Miró conoció otro espectacular avance artístico, en este nuevo entorno, cuando tenía más de 70 años. Se inspiró caprichosamente y empezó a producir símbolos en triples, de cualquier tema u objeto que capturara su imaginación. La ejecución en sí misma era breve, pero reducir su planteamiento conceptual a estos elementos básicos resultó ser un tremendo paso para el artista. Tuvo que abandonar cualquier técnica o estrategia creativa que conociera hasta entonces; fue un ejercicio ascético, de tabula rasa, al que se entregó de lleno. Había elevado su práctica a este estado de contemplación absoluta, desde el que podía cuestionar la esencia misma de la pintura como forma de arte y medio de expresión humana. Los lienzos se habían convertido en una puerta que podía atravesar; una vez abiertos, podían dividirse en piezas individuales más pequeñas, y la pintura se utilizaba simplemente como una superficie lijada sobre ellas, para permitir al artista liberarse a sí mismo y al lienzo. Estos experimentos dieron lugar a su famosa serie Fuegos artificiales (1974).

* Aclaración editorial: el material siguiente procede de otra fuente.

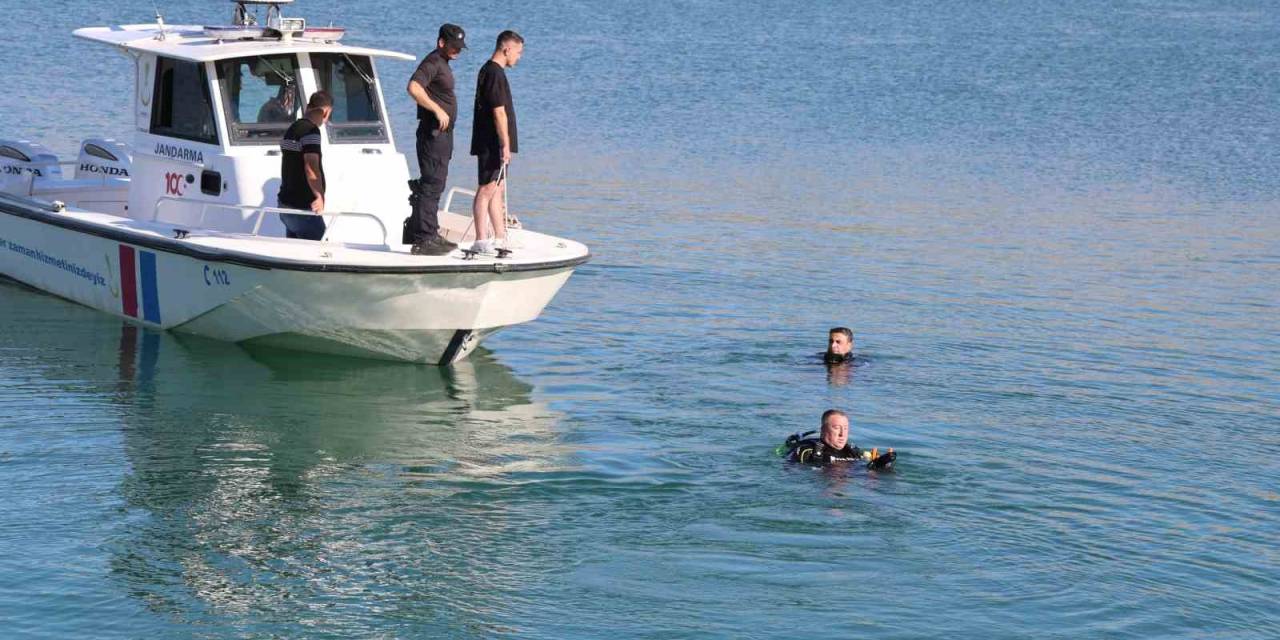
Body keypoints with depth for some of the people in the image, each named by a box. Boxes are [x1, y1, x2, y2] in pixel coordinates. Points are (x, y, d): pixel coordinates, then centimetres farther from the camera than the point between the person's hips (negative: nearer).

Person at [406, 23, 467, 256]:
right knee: (431, 184, -12)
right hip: (433, 132, -11)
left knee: (434, 184, 16)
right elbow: (414, 87, -29)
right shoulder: (432, 62, -14)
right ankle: (424, 239, -13)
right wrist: (438, 110, -28)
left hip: (442, 133, 11)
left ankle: (425, 235, 25)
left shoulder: (442, 64, 19)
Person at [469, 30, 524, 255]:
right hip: (492, 144, -11)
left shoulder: (488, 71, 17)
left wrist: (505, 144, 21)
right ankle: (481, 241, -7)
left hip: (492, 144, 11)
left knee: (497, 190, 12)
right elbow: (499, 112, -20)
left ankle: (500, 238, 17)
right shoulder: (495, 74, -16)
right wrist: (505, 144, -19)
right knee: (487, 189, -8)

 Tras la muerte del general Franco, el rey Juan Carlos de España concedió al pintor la medalla de oro de las Bellas Artes. Miró trabajó sin descanso hasta sus últimos días, creando obras en multitud de contextos: teatro, cerámica, esculturas. Su obra, única en su género, documentó de forma impresionante el tormento y la agitación sin precedentes del siglo XX. La voz de Miró, en sus propias palabras, era "un grito de alegría" que le había liberado "de la angustia, de este mundo moderno e inútil."